::: SUPPLIED RECORDS

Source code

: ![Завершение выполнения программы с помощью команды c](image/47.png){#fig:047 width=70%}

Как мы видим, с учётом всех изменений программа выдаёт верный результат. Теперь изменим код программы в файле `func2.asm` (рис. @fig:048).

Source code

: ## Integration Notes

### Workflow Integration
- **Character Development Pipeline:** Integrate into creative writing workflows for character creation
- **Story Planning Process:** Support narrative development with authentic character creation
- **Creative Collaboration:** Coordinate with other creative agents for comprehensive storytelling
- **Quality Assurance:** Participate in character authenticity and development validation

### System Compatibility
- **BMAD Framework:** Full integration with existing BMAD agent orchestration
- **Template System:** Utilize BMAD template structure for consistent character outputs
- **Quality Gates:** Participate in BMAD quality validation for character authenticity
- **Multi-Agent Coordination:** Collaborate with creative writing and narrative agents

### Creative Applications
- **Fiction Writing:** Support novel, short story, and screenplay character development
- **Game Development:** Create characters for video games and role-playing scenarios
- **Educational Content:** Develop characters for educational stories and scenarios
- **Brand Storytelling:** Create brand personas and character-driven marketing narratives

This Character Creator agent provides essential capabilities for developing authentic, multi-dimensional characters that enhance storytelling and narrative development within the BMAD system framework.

::::::

(REQUIRED ACTION):
Whenever the word "authenticity" occurs in a line of the listing above, return that line.

(EXPECTED OUTPUT):
- **Quality Assurance:** Participate in character authenticity and development validation
- **Quality Gates:** Participate in BMAD quality validation for character authenticity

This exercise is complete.